In python functions its perfectly legal to reference variables from enclosing scopes. These variables refer to whatever value they posses at the time the function is called. So, for instance
x = 1 # unused
def foo(y):
return x+y
x=10
print(foo(1)) # prints 11
x=11
print(foo(1)) # prints 12
is it possible to make the variable x be frozen to whatever the value of x was at creation time? That is, I want the x in foo to bind to the value of the outer x rather than its name. Basically the behavior I want is
x = 1
def foo(y):
return 1+y # I'd rather not hard code the value of x here
x=10
print(foo(1)) # prints 2
x=11
print(foo(1)) # prints 2
I currently have a working solution, but It's not very readable, I think there might be a better solution (a decorator perhaps?)
my solution
x = 1
def wrapper():
local_x = x
def foo(y):
return local_x+y
return foo
foo = wrapper()
x=10
print(foo(1)) # prints 2
x=11
print(foo(1)) # prints 2
Use functools.partial to apply the first argument and get a new function accepting one argument. I chose not to decorate the add function, as it is very general and useful elsewhere.

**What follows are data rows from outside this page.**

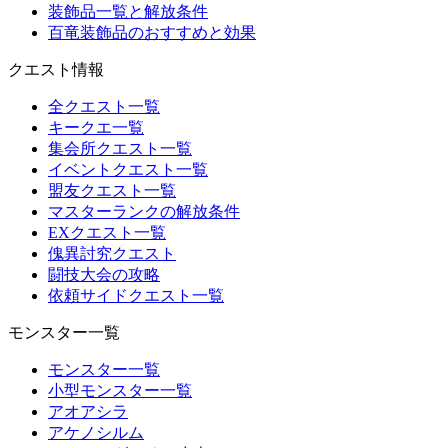
装飾品一覧と解放条件
百竜装飾品のおすすめと効果
クエスト情報
全クエスト一覧
キークエ一覧
集会所クエスト一覧
イベントクエスト一覧
盟友クエスト一覧
マスターランクの解放条件
EXクエスト一覧
傀異討究クエスト
闘技大会の攻略
依頼サイドクエスト一覧
モンスター一覧
モンスター一覧
小型モンスター一覧
アオアシラ
アケノシルム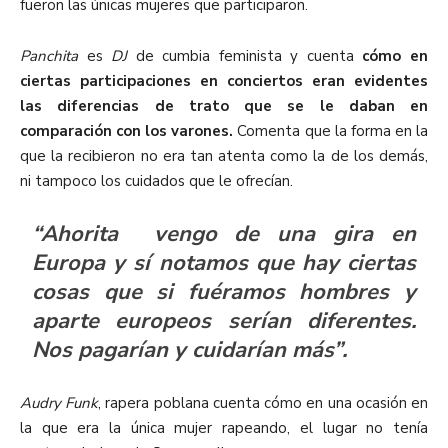
fueron las únicas mujeres que participaron.
Panchita
es
DJ
de cumbia feminista y cuenta
cómo en
ciertas participaciones en conciertos eran evidentes
las diferencias de trato que se le daban en
comparación con los varones.
Comenta que la forma en la
que la recibieron no era tan atenta como la de los demás,
ni tampoco los cuidados que le ofrecían.
“Ahorita vengo de una gira en
Europa y sí notamos que hay ciertas
cosas que si fuéramos hombres y
aparte europeos serían diferentes.
Nos pagarían y cuidarían más”.
Audry Funk
, rapera poblana cuenta cómo en una ocasión en
la que era la única mujer rapeando, el lugar no tenía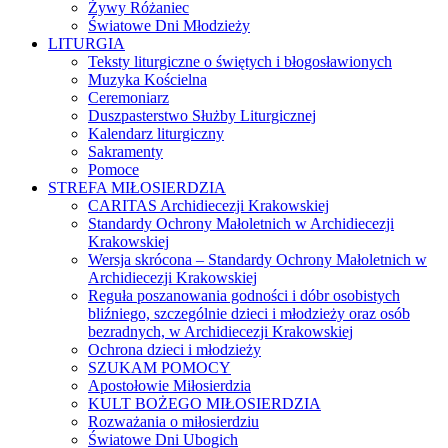
Żywy Różaniec
Światowe Dni Młodzieży
LITURGIA
Teksty liturgiczne o świętych i błogosławionych
Muzyka Kościelna
Ceremoniarz
Duszpasterstwo Służby Liturgicznej
Kalendarz liturgiczny
Sakramenty
Pomoce
STREFA MIŁOSIERDZIA
CARITAS Archidiecezji Krakowskiej
Standardy Ochrony Małoletnich w Archidiecezji
Krakowskiej
Wersja skrócona – Standardy Ochrony Małoletnich w
Archidiecezji Krakowskiej
Reguła poszanowania godności i dóbr osobistych
bliźniego, szczególnie dzieci i młodzieży oraz osób
bezradnych, w Archidiecezji Krakowskiej
Ochrona dzieci i młodzieży
SZUKAM POMOCY
Apostołowie Miłosierdzia
KULT BOŻEGO MIŁOSIERDZIA
Rozważania o miłosierdziu
Światowe Dni Ubogich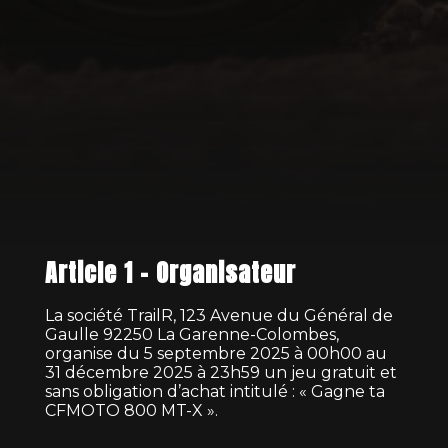
Article 1 – Organisateur
La société TrailR, 123 Avenue du Général de
Gaulle 92250 La Garenne-Colombes,
organise du 5 septembre 2025 à 00h00 au
31 décembre 2025 à 23h59 un jeu gratuit et
sans obligation d’achat intitulé : « Gagne ta
CFMOTO 800 MT-X ».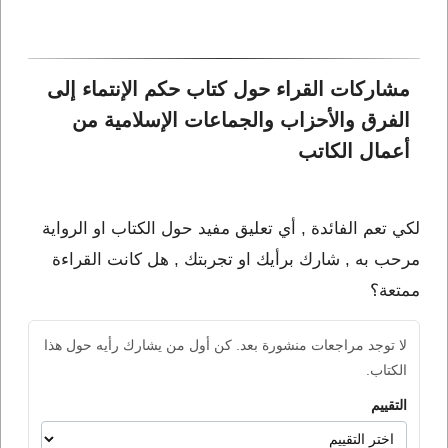
مشاركات القراء حول كتاب حكم الإنتماء إلى 
الفرق والأحزاب والجماعات الإسلامية من 
أعمال الكاتب 
لكي تعم الفائدة , أي تعليق مفيد حول الكتاب او الرواية
مرحب به , شارك برأيك او تجربتك , هل كانت القراءة
ممتعة؟
لا توجد مراجعات منشورة بعد. كن أول من يشارك رأيه حول هذا
الكتاب.
التقييم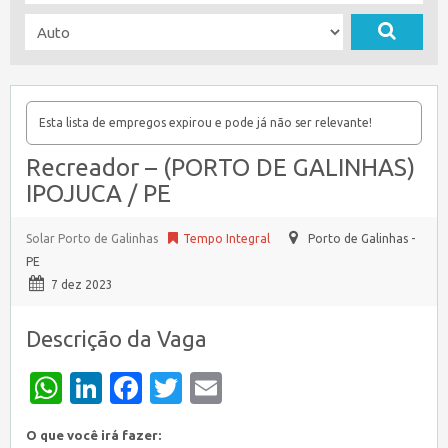
Esta lista de empregos expirou e pode já não ser relevante!
Recreador – (PORTO DE GALINHAS)
IPOJUCA / PE
Solar Porto de Galinhas
Tempo Integral
Porto de Galinhas -
PE
7 dez 2023
Descrição da Vaga
WhatsApp
LinkedIn
Facebook
Twitter
Email
O que você irá fazer:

from functools import partial
from operator import add # does same thing as your foo
x = 1
foo = partial(add, x)
print(foo(1)) # prints 2
x = 11
print(foo(1)) # prints 2
In keeping with your original solution, you could also do something like.
def wrapper(localx):
def foo(y):
return localx + y
return foo
foo2 = wrapper(x)
print(foo2(1)) # prints 12
Note that now the dependency on a global is cut and you could even pass a literal value to wrapper (e.g. foo3 = wrapper(5)).